Unfortunately, these pools haven't worked well, largely because they have invited a mismatch between funding and demand. State and federal subsidies for high-risk pools have been meager relative to the size of the problem they are intended to address, and insurers have been able to steer applicants toward the pools with impunity. Politicians tend to prefer rate restrictions and hidden subsidies to more transparent and straightforward funding for high-risk pools, because the former measures are off-budget and seemingly costless to taxpayers. In truth, that approach backfires, imposing heavy burdens on a very narrow base of private purchasers in the individual market.
There should be substantial new federal funding for these high-risk pools--but also new operating rules. If an applicant's health status argues for a premium higher than 1.5 times the standard rate, insurers should be able to apply for a high-risk-pool subsidy. The job of determining eligibility for the subsidy should be contracted out to a neutral third party with experience in medical-insurance underwriting. If that party, based on mutually agreed-upon underwriting criteria, finds no basis for designating the applicant an unusually high risk, the insurer making the application would be required to take the applicant at no more than the maximum rate of 1.5 times the standard premium.
New funding for high-risk pools could come from a number of federal and state sources, including a reduction in payments made to hospitals for care provided to the uninsured and a penalty on individual-market insurers that forward too many unqualified risks to the high-risk pool.
The third necessary change is a requirement that insurers participating in the individual market offer coverage without a new risk assessment to anyone who has a current individual policy in the state. This would mean that market entrants would face a risk evaluation only once and then would have the right to policy renewal at their rate class from any licensed insurer in the state.
Finally, there is the question of the uninsured. The intent of the proposals we have outlined is to establish strong protections for those who remain in continuous coverage, but there ought to be an opportunity for those outside of the system to opt back in based on the new protections they would gain. The risk of moral hazard requires that it be a one-time offer. Moreover, these uninsured applicants would have to face some sort of health evaluation, because of their high expected costs.
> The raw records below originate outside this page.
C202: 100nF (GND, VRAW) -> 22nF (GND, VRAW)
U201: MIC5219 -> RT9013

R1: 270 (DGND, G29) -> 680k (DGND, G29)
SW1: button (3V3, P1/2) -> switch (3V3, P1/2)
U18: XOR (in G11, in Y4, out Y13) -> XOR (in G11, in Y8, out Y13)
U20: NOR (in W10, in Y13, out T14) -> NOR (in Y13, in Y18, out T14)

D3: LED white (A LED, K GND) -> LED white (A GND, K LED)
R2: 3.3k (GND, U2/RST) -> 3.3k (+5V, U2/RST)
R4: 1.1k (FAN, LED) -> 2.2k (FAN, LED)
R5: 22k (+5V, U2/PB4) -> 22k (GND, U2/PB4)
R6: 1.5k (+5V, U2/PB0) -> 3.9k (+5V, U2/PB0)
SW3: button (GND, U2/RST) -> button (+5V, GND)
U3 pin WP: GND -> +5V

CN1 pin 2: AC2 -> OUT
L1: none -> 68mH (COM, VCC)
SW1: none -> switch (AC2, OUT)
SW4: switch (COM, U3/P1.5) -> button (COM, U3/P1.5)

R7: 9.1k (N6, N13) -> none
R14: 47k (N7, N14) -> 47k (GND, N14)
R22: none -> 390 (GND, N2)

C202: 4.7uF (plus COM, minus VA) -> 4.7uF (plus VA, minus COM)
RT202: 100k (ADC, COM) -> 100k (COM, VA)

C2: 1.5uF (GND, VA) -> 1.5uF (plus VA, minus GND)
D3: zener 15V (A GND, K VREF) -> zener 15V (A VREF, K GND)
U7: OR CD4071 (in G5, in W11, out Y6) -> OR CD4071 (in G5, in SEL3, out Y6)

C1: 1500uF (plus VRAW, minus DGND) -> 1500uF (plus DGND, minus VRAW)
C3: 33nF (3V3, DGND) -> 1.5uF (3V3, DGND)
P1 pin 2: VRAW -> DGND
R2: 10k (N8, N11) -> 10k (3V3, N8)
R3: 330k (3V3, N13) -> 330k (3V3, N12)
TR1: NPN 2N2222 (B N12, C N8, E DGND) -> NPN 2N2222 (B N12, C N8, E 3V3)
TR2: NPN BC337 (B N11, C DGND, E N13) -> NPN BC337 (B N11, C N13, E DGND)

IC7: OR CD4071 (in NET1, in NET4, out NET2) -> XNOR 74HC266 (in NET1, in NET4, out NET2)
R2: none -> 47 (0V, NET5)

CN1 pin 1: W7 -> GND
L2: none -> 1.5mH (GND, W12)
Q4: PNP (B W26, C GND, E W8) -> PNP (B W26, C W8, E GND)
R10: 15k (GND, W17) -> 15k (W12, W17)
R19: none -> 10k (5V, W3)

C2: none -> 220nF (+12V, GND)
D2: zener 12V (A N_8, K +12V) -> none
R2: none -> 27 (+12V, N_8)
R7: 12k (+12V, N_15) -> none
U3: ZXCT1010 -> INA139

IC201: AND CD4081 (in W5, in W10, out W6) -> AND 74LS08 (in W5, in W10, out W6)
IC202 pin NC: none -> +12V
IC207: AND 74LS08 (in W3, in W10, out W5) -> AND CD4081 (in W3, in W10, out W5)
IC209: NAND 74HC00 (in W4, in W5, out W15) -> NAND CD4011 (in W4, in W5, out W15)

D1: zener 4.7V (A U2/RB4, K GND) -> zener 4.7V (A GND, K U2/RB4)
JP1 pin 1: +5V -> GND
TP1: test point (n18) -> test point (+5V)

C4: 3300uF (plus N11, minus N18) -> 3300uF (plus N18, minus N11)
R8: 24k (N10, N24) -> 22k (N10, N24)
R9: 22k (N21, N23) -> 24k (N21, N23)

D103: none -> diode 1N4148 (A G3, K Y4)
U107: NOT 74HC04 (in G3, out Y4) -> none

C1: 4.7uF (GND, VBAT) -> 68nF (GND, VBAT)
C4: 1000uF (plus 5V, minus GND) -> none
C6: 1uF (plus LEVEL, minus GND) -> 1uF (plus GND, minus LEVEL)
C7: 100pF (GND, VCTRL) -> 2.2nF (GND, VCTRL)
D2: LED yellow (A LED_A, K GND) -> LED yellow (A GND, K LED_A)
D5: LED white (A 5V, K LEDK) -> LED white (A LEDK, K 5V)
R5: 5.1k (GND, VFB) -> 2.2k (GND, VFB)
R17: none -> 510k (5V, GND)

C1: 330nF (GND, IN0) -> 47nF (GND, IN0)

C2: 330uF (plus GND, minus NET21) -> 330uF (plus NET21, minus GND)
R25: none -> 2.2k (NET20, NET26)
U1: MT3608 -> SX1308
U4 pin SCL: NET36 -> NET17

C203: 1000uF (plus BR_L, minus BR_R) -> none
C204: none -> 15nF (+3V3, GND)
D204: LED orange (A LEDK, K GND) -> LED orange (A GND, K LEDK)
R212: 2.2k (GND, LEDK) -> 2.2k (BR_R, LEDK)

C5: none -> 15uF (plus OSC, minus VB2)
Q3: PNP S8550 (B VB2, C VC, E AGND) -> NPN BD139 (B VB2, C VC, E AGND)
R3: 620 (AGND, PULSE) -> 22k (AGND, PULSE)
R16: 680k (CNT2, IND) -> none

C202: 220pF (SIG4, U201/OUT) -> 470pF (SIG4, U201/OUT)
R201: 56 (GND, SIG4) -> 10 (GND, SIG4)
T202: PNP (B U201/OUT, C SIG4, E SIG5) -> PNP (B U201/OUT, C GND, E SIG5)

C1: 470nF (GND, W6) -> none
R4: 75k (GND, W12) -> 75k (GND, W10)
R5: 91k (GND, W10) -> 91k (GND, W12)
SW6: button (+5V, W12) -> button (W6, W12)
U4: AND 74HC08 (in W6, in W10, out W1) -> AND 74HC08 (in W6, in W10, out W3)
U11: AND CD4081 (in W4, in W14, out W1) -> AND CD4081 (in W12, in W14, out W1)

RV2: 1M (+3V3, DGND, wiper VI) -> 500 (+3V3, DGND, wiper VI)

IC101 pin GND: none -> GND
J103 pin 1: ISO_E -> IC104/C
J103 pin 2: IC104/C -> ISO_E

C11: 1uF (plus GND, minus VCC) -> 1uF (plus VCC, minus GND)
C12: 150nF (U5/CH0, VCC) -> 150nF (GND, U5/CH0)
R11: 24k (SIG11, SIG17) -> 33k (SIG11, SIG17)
One approach would be to allow premiums for this group to go as high as twice the standard rate before an insurer could apply for high-risk funding.
Of course, many of the problems in the insurance market, including the problem that many persons who wish to be insured are not, would be greatly diminished if we ended the current preferential tax treatment for employer-based insurance and instead offered a tax credit for the purchase of individual insurance. But even absent such a reform, we can provide more insurance security, and we need not authorize a federal takeover of the health-insurance market in the process. Most Americans want health insurance and will secure it, given the right incentives. The targeted changes described here would help many more of them do so--without punishing everyone else.
Thomas P. Miller is a resident fellow at AEI. James C. Capretta is a Fellow in the Economics and Ethics Program of the Ethics and Public Policy Center.